Description of the task:
Once you reach the line that holds "Time per epoch: 0.2204 seconds" in the listing below, output it and every line after it through the line that holds "Time per epoch: 0.2087 seconds", word for word.

Source information:
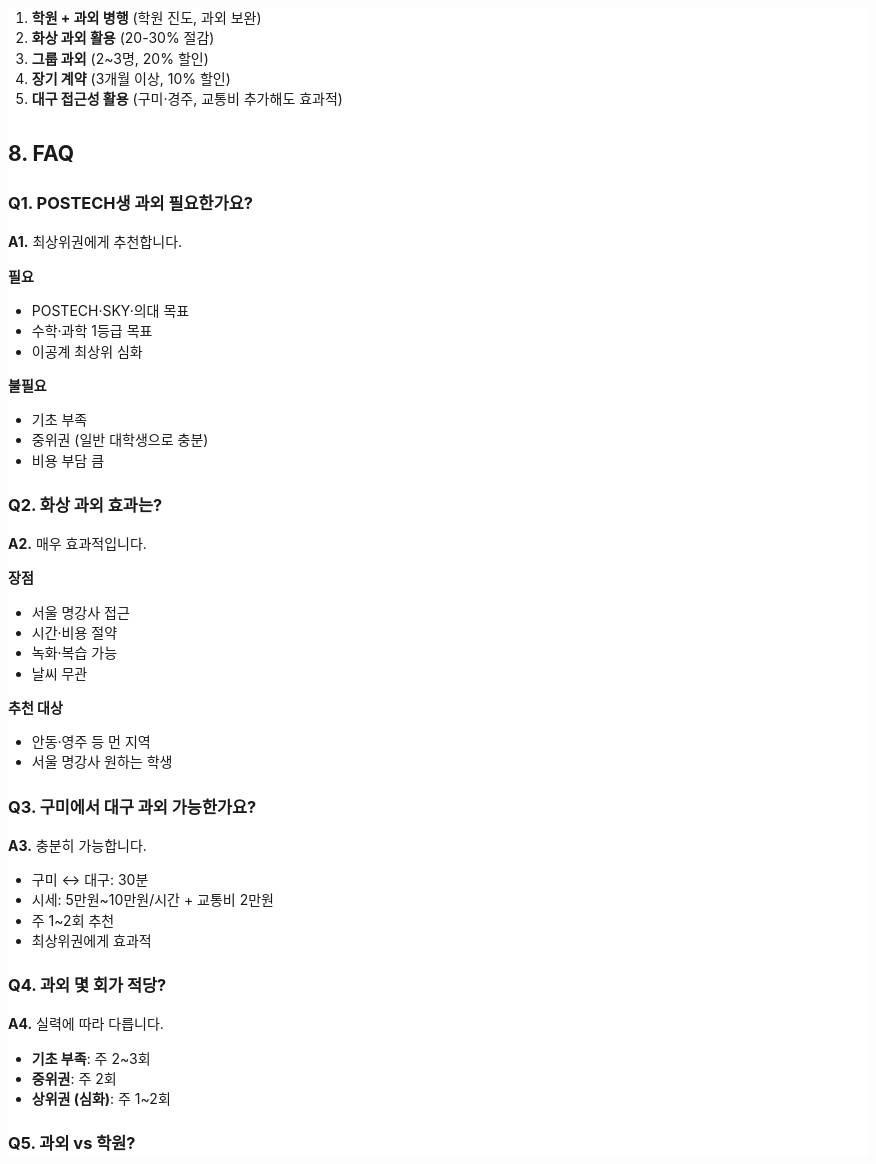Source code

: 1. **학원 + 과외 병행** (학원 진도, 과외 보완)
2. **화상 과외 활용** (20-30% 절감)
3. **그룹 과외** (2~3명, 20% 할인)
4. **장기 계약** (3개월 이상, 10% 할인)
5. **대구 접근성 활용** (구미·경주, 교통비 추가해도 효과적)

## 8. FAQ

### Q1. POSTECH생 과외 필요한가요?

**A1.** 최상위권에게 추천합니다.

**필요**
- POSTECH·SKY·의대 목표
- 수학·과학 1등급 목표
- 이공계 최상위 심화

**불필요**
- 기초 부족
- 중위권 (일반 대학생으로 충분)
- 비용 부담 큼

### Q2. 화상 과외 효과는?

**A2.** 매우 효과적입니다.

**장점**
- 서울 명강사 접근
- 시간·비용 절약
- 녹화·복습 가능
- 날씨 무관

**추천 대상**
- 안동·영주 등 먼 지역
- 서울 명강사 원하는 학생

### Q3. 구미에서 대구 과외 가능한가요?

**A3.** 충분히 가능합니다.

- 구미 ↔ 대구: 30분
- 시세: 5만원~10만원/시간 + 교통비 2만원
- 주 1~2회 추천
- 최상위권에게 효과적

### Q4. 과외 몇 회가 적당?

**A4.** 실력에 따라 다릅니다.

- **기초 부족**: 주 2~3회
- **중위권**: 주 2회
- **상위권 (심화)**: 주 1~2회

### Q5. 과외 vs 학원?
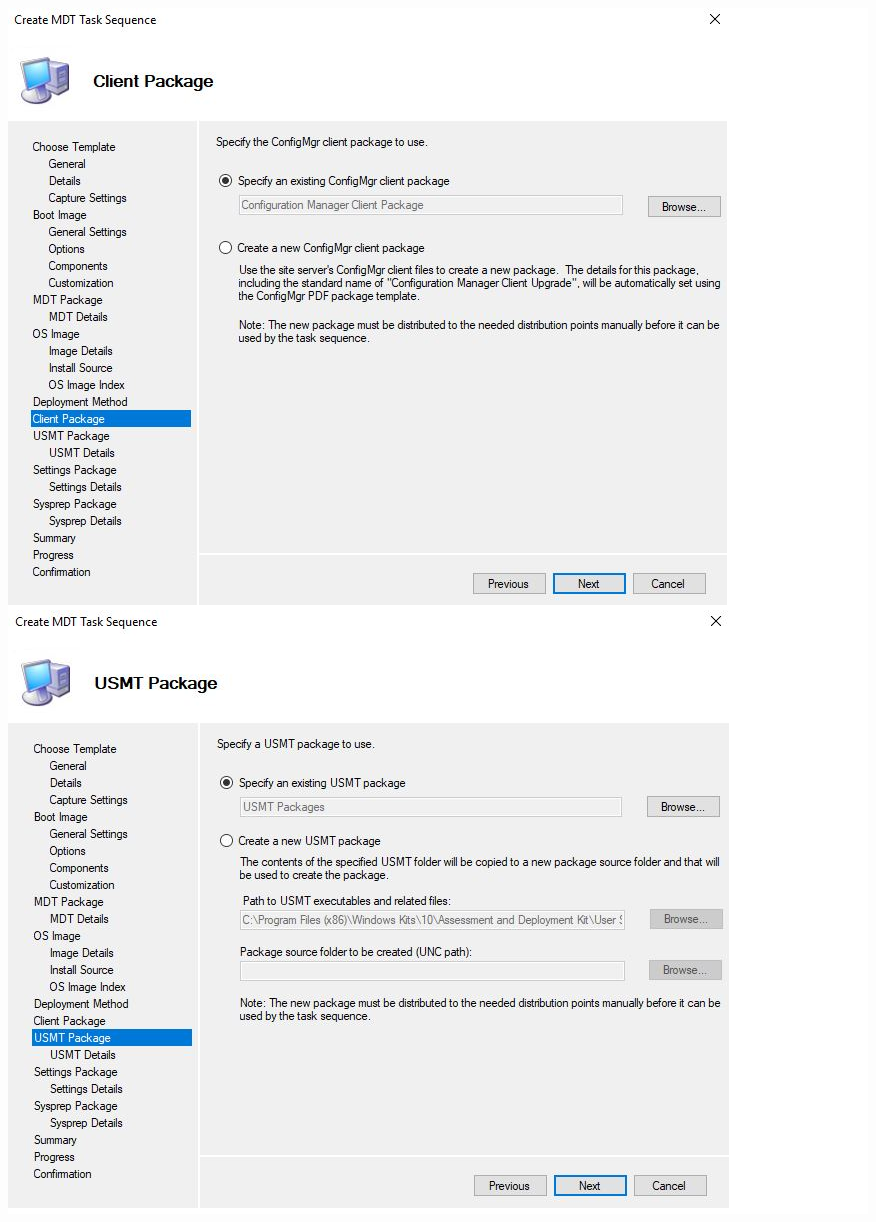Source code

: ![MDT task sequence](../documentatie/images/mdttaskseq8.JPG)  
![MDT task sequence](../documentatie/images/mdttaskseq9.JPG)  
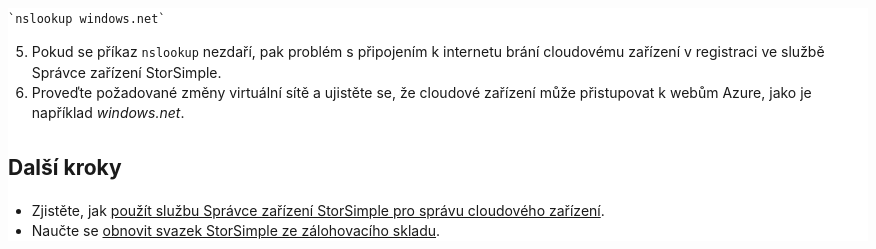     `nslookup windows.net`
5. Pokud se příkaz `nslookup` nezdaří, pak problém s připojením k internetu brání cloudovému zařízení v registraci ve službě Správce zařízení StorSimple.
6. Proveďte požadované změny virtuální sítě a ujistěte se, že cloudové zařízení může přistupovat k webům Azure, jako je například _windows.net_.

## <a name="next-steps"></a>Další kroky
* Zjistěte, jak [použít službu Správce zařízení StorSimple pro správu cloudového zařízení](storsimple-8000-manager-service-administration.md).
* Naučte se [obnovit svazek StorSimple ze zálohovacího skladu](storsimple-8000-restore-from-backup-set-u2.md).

---

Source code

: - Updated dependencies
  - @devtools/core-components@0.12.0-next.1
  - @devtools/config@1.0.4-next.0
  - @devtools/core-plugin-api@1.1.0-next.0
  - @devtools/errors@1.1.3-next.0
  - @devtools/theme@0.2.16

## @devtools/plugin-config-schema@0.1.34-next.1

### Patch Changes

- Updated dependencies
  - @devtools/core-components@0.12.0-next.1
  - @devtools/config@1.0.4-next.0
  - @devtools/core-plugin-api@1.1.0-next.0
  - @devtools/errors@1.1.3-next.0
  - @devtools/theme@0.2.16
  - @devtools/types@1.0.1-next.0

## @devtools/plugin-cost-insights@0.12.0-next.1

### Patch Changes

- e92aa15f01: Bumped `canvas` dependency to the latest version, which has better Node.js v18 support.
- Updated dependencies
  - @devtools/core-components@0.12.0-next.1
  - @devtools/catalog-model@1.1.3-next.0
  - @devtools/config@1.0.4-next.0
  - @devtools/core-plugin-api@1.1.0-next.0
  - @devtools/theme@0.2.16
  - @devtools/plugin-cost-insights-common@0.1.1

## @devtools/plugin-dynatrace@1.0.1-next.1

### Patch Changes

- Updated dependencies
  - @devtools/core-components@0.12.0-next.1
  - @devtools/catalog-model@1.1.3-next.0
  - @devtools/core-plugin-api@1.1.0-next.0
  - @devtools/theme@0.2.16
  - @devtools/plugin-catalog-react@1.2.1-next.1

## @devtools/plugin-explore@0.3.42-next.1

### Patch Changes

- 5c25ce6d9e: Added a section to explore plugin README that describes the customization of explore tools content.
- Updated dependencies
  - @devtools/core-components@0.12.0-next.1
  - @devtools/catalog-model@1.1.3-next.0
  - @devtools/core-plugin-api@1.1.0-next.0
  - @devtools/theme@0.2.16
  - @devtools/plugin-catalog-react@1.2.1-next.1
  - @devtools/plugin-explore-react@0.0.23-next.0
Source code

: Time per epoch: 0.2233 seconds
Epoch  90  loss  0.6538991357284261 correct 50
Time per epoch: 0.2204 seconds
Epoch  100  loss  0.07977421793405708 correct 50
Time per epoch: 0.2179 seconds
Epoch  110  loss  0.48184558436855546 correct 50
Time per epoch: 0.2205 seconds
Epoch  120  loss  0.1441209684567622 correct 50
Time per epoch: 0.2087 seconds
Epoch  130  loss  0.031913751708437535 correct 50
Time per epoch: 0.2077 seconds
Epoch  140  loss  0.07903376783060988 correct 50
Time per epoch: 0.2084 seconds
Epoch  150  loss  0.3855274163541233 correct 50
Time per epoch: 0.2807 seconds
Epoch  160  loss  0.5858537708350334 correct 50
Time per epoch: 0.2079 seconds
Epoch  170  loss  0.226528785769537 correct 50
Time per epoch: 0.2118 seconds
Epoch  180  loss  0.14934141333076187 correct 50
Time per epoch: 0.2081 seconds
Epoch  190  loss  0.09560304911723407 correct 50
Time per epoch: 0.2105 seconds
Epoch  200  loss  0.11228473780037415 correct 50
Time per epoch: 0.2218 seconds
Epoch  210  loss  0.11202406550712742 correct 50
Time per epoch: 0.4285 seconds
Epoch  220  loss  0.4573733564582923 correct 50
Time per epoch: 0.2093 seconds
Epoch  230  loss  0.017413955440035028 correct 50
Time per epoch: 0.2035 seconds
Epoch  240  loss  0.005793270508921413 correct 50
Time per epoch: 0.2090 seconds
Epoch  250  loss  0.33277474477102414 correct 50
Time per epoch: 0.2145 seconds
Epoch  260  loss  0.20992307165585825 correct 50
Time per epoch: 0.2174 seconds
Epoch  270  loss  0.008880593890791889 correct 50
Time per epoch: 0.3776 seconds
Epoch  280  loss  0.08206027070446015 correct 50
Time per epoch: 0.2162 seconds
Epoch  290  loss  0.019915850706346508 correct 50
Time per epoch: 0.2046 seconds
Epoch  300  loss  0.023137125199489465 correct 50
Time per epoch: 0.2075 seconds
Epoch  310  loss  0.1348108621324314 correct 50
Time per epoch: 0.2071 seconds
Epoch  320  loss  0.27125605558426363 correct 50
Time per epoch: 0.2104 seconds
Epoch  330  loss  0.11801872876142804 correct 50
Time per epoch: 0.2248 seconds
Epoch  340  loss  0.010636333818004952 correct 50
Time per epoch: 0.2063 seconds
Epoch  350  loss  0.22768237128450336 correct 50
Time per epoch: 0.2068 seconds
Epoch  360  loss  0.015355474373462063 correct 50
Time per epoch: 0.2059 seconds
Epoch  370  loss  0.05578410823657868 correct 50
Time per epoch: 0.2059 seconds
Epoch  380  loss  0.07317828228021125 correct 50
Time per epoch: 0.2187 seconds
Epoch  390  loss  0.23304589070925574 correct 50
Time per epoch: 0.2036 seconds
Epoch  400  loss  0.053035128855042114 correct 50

Solution to this task:
Time per epoch: 0.2204 seconds
Epoch  100  loss  0.07977421793405708 correct 50
Time per epoch: 0.2179 seconds
Epoch  110  loss  0.48184558436855546 correct 50
Time per epoch: 0.2205 seconds
Epoch  120  loss  0.1441209684567622 correct 50
Time per epoch: 0.2087 seconds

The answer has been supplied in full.